== Available data ==
------

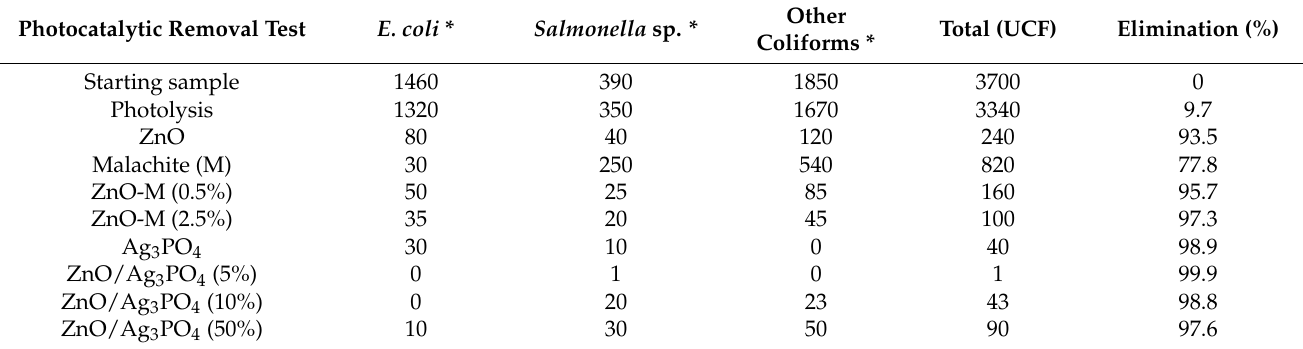
Table 4. Enteropathogenic bacteria removal from samples of handmade textile staining wastewater.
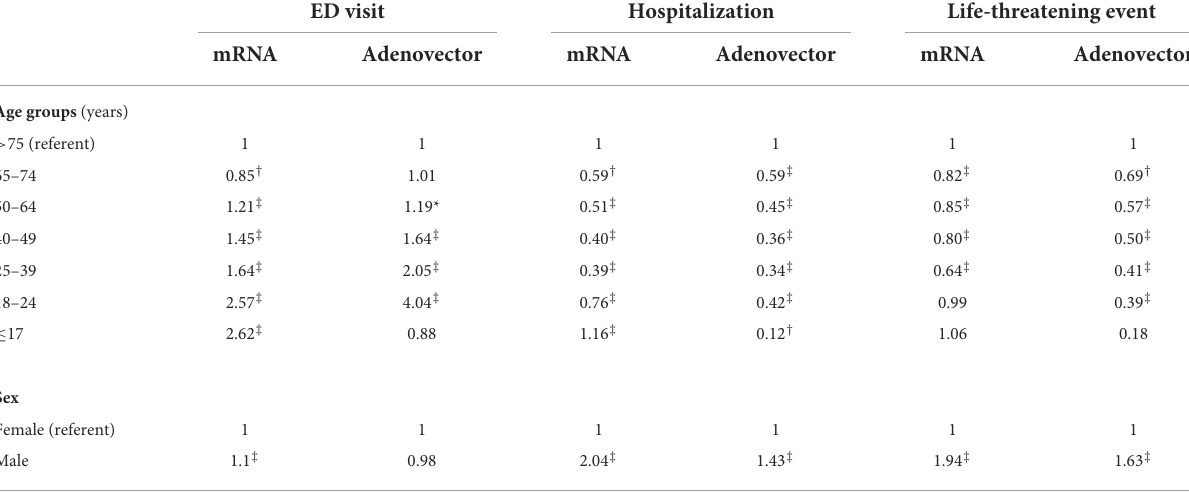
TABLE 4 Interactions for outcomes by demographic characteristics.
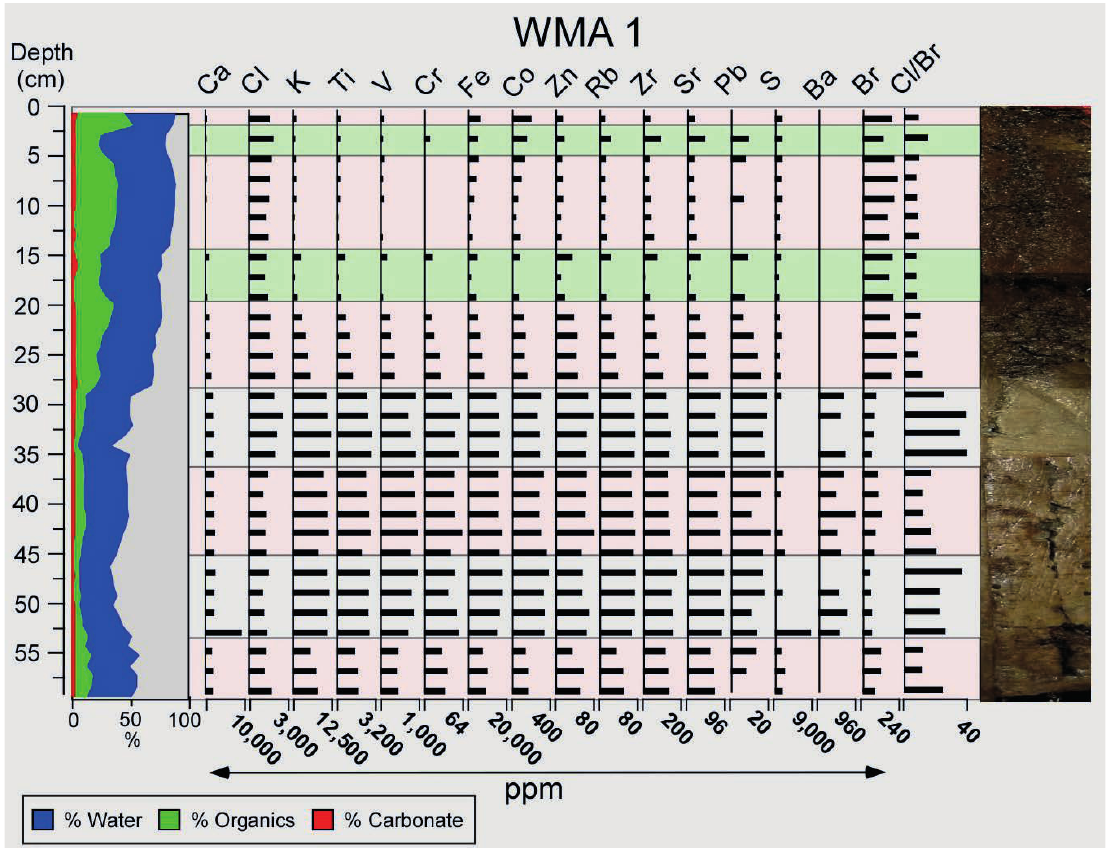
Fig. 3 Core WMA 1. LOI graph is on the left, showing percentages of water, organics and carbonates. Elemental concentrations in ppm are shown in the centre and a core photograph is displayed on the right. The red shading highlights intervals of elevated organic content, the green shading outlines the Isaac layer (3–5 cm) and a possible earlier flood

------

== Problem to work on ==
Give the listing again word for word, without its images.

== Exercise result ==
Table 4. Enteropathogenic bacteria removal from samples of handmade textile staining wastewater.
TABLE 4 Interactions for outcomes by demographic characteristics.
Fig. 3 Core WMA 1. LOI graph is on the left, showing percentages of water, organics and carbonates. Elemental concentrations in ppm are shown in the centre and a core photograph is displayed on the right. The red shading highlights intervals of elevated organic content, the green shading outlines the Isaac layer (3–5 cm) and a possible earlier flood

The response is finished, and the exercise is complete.